Geospatial-Reasoning-Driven Vocabulary-Agnostic Remote Sensing Semantic Segmentation
Chufeng Zhou, Jian Wang, Xinyuan Liu, Xiaokang Zhang
TL;DR
Open-vocabulary remote sensing segmentation often mislabels classes with similar spectral features due to a lack of geospatial context. The authors propose GR-CoT, a dual-stream framework combining offline knowledge distillation to define Category Interpretation Standards and online reasoning to generate an image-adaptive vocabulary via macro-scenario anchoring and visual feature decoupling, guiding pixel-level segmentation through knowledge-driven decisions. Key contributions include the formalization of Category Interpretation Standards, the image-adaptive vocabulary generation mechanism, and strong quantitative results on LoveDA and GID5 along with qualitative evidence of reduced semantic confusion. This work introduces geospatial logic into open-vocabulary segmentation, enabling more accurate, context-aware land-cover mapping in complex geographies.
Abstract
Open-vocabulary semantic segmentation has emerged as a promising research direction in remote sensing, enabling the recognition of diverse land-cover types beyond pre-defined category sets. However, existing methods predominantly rely on the passive mapping of visual features and textual embeddings. This ``appearance-based" paradigm lacks geospatial contextual awareness, leading to severe semantic ambiguity and misclassification when encountering land-cover classes with similar spectral features but distinct semantic attributes.
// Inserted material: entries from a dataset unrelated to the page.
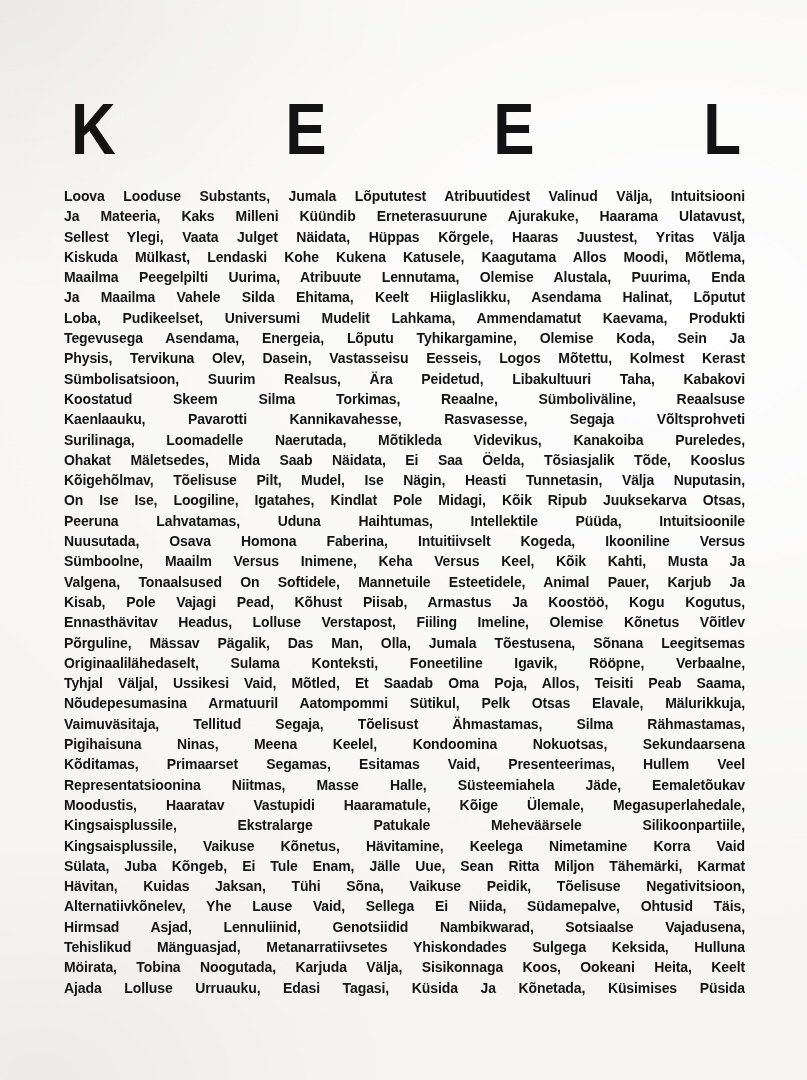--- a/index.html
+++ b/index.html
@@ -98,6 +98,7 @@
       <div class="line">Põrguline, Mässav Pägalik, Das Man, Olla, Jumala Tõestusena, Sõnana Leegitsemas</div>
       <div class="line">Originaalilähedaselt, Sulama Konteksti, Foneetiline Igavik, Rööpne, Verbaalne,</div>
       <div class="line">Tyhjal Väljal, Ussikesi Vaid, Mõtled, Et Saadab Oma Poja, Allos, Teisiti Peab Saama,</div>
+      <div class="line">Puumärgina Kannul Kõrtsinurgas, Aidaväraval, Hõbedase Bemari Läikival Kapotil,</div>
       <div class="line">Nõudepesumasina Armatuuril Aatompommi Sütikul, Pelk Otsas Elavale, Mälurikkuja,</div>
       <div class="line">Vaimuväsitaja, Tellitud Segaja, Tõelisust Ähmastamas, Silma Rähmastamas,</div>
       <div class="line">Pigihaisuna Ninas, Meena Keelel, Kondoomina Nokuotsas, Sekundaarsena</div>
To address this, we propose a Geospatial Reasoning Chain-of-Thought (GR-CoT) framework designed to enhance the scene understanding capabilities of Multimodal Large Language Models (MLLMs), thereby guiding open-vocabulary segmentation models toward precise mapping. The framework comprises two collaborative components: an offline knowledge distillation stream and an online instance reasoning stream. The offline stream establishes fine-grained category interpretation standards to resolve semantic conflicts between similar land-cover types. During online inference, the framework executes a sequential reasoning process involving macro-scenario anchoring, visual feature decoupling, and knowledge-driven decision synthesis. This process generates an image-adaptive vocabulary that guides downstream models to achieve pixel-level alignment with correct geographical semantics. Extensive experiments on the LoveDA and GID5 benchmarks demonstrate the superiority of our approach.